レスリングとオリンピック
古代オリンピックからの伝統競技が外れることになりそうだ。商業主義オリンピックの姿が浮かび上がる。日本が強いものはどうも、ヨーロッパが弱い。ヨーロッパが弱いものはオリンピックからなくなる。オリンピックはヨーロッパのものなのだろう。ヨーロッパが弱いという事はやる人が少ないという事なのだろう。ヨーロッパ諸国は人間力が弱まり、肌を触れ合うレスリングが、肌に合わないらしい。今回のレスリングはずしは経済のことからきている。テレビの放映権、入場券の販売状況。ロンドンオリンピックの結果判断ということだろう。あの空席の意味が良く分からないオリンピックだった。オリンピックから外されると恐れていたテコンドウでは、観客動員をやっていたと思う。イギリスの妙な状況が反映している。野球やソフトボールもなくなったが、まさか古代オリンピックからの伝統的競技が無くなるとは予測できなかった。
グレコローマンスタイルという名称が泣いているだろう。オリンピックを見ていると、世界の事に気づかされる。一番でなければいけないと主張しても、一番になるのは一人であるという事を突き付けられる。一番とは何か。本来のスポーツと、オリンピックは違うと言う事を理解する必要があるようだ。レスリングが無くなるとすれば、日本の世界に対する交渉力は相当に弱い事が分かる。テコンドーや近代5種競技がオリンピック種目として、立派に存在していることを考えてみるべきだ。オリンピックから外れたので止めるなどと言う事なら、最初からやらない方がいい。レスリングが好きならやればいい。それだけのことのはずだ。オリンピックでは男女差のあるスポーツは外してゆこうとしているようだ。格闘技をやる女性が少数派で当たり前ではないか。男女差を無くすことが出来ないスポーツはいずれ外れてゆく運命のようだ。
近代5種競技の内容を知っている人はいるだろうか。こんなものはオリンピックが取り上げるべき競技ではない。軍人のスポーツだ。5種目あげられる人はめったにいないはずだ。今は4種目しかやっていない事を知った。競技人口はレスリングの何十分の1だ。スポーツがオリンピックだけに傾斜していることがおかしい。IOCの委員で協議をして決めているそうだが、何故、参加国全体で公平に種目を決めないのか。15名の選ばれた人の判断では偏って当たり前である。IOCの理事の国が金メダルを取る可能性が高い競技が残る。それに加えてロビー活動。アメリカと日本で盛んなスポーツは好まれない傾向がある。両国とも選定委員ではない。これでオリンピックは東京には来ないことが決まったようなものだ。井の中の蛙日本国を痛感する。オリンピック誘致も経済効果ばかりである。経済効果が高いなら、一度やった都市は遠慮する位の気持ちを持た方がいい。
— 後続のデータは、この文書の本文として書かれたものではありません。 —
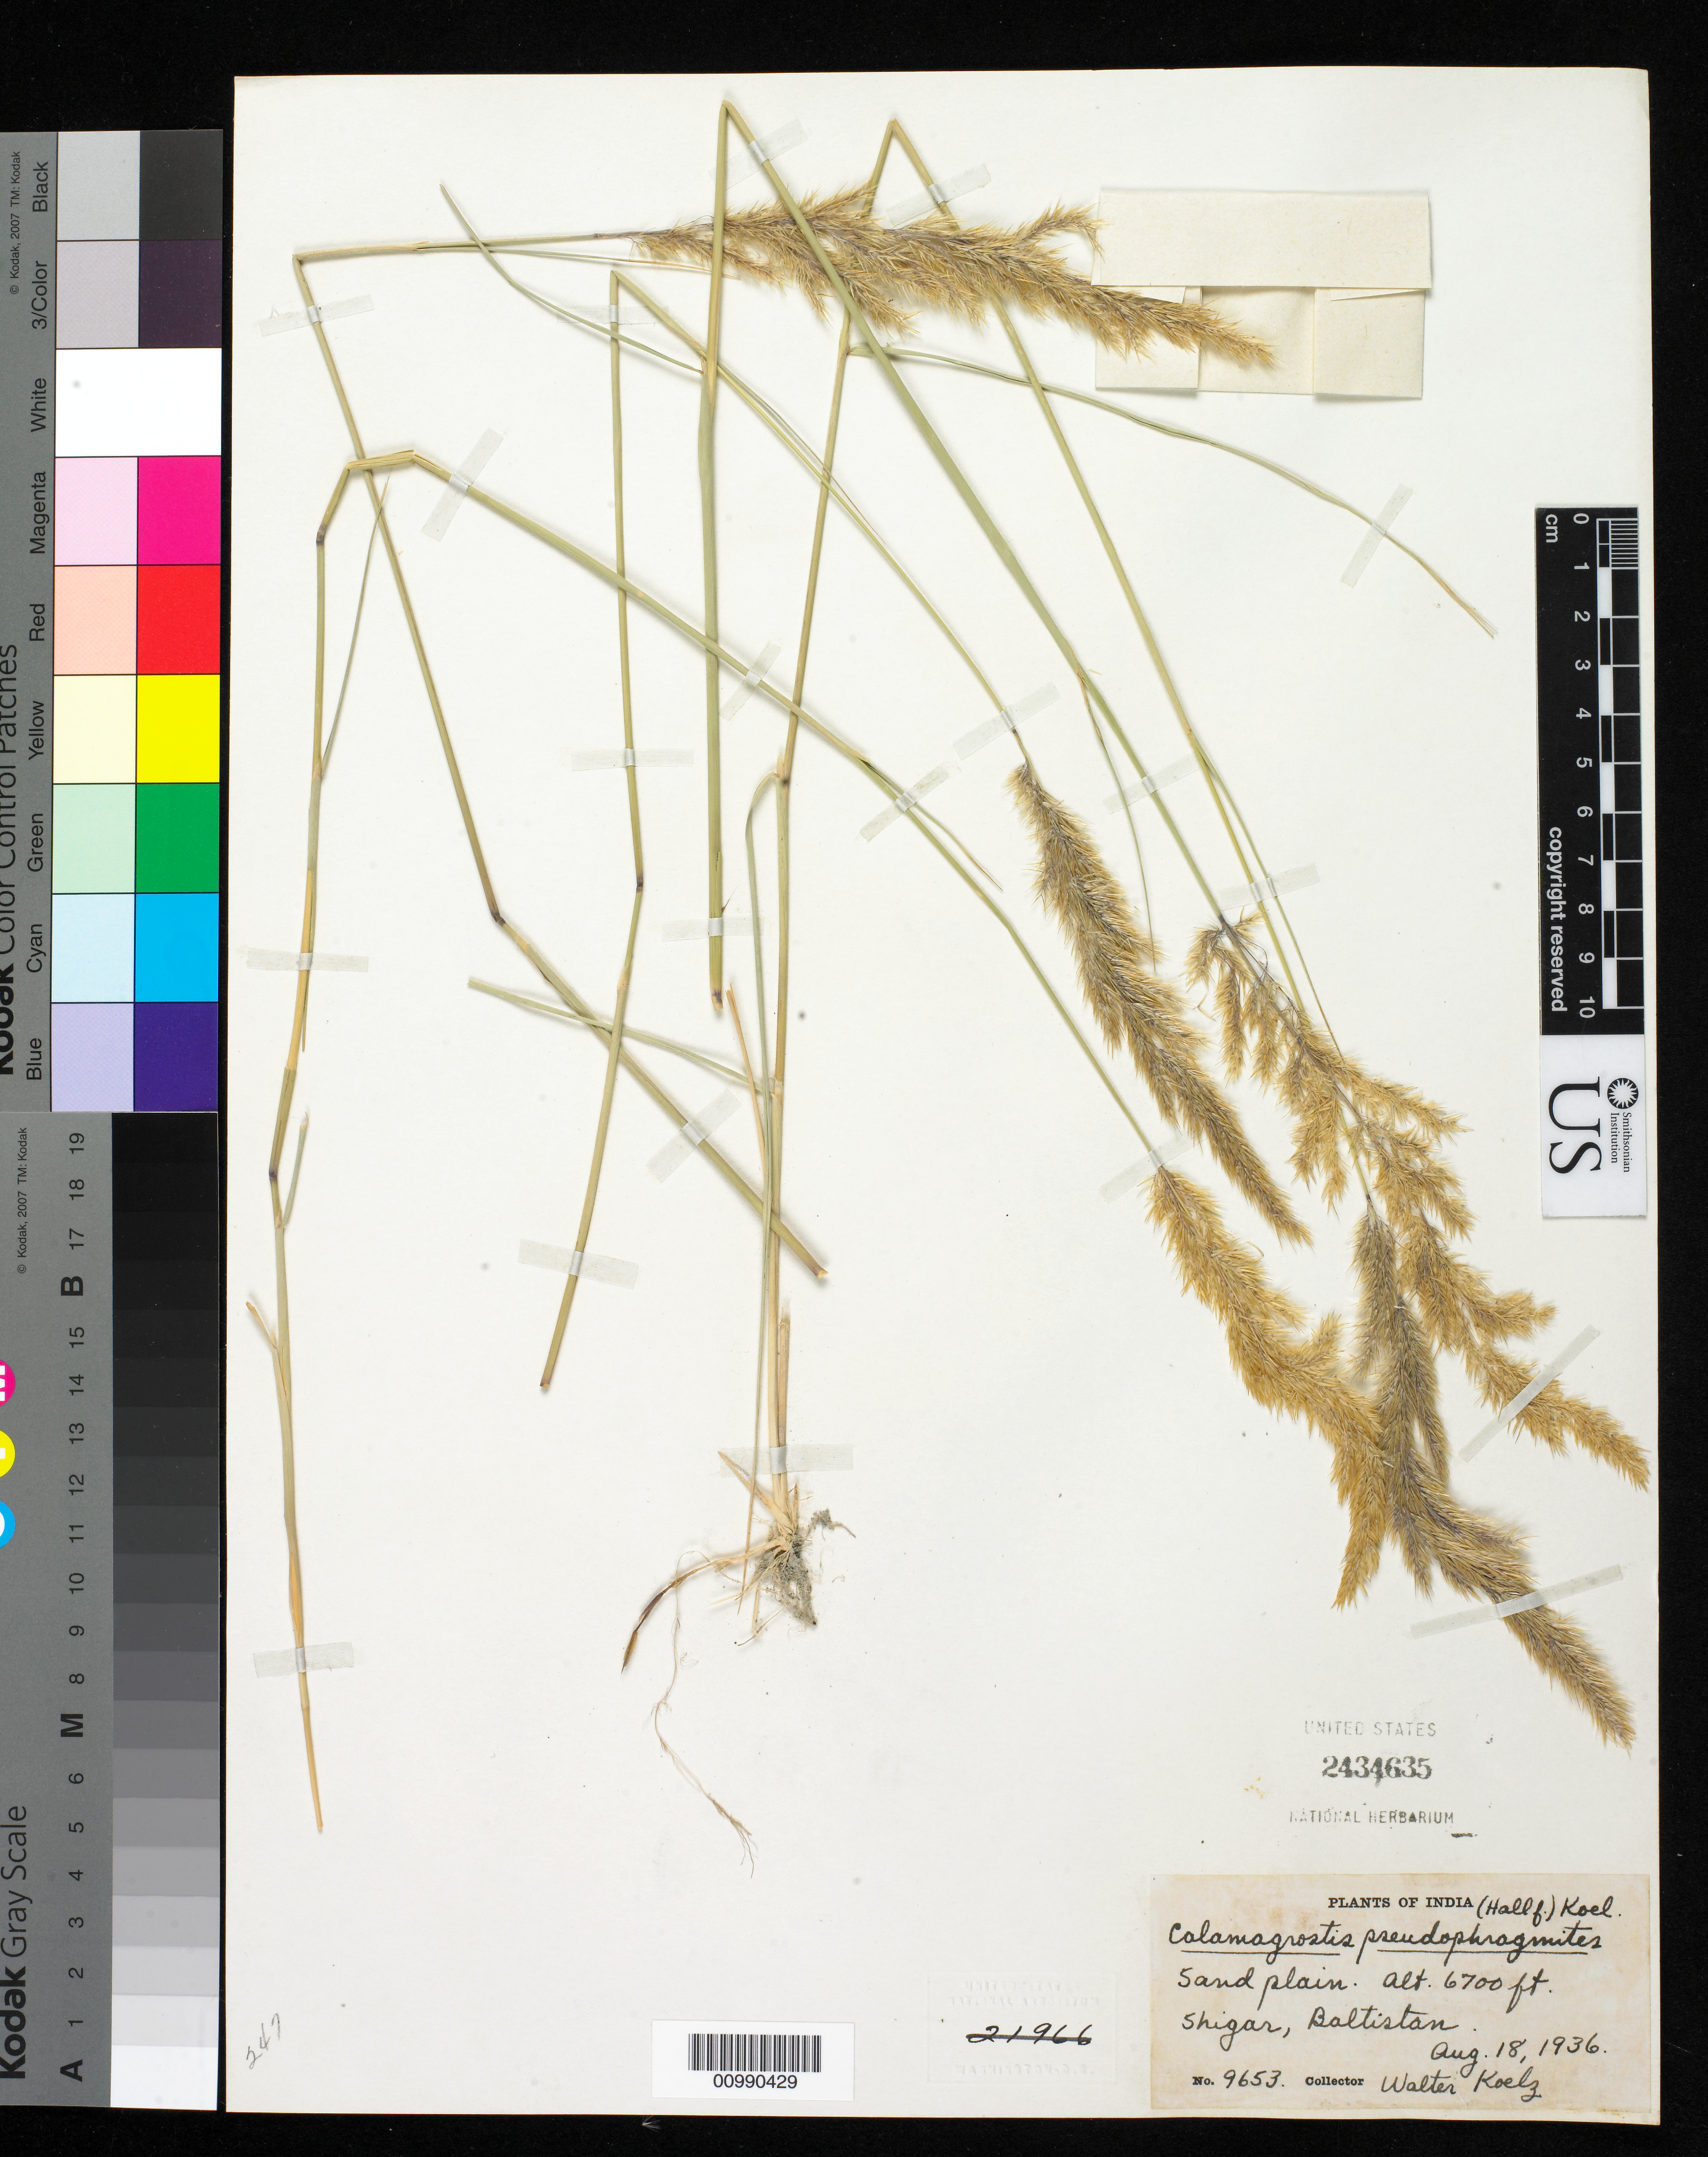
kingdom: Plantae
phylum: Tracheophyta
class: Liliopsida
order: Poales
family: Poaceae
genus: Calamagrostis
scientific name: Calamagrostis pseudophragmites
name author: (Haller f.) Koeler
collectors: W. N. Koelz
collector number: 9653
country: India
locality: Shigar, Baltistan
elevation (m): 2042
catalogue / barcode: US 2434635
日本人は世界の情勢を知らなすぎる。今回の結果を日本いじめのように受け止める人がいる。ロビー活動の不足を嘆く向きもある。問題の根源はレスリングの除外が、寝耳に水だった点だ。世界の事を知っていれば、こんなことにはならない。補助金の確保だけに頭を使っているうちに、各競技団体が硬直化してしまったのではないか。メダル数を争うのは、ゆがんだ国が目立つ。かつてのロシア、東ドイツ、今は中国。競争で国力を誇示しようという姿は、余り見良いものではない。何故オリンピックだけに視野が狭まったか。テレビ放映の影響が強い。視聴率に動かされている。オリンピック競技でなくなれば、視聴率が取れなくなれば、レスリングの世界選手権を放映しないだろう。柔道は世界のスポーツになったが、武道としての柔道は又別物と云う気がする。他と比べて自己評価をする事を止めると言う事ではないか。競争と言う原理から抜け出なければ、本当の人間の生き方は見つからない。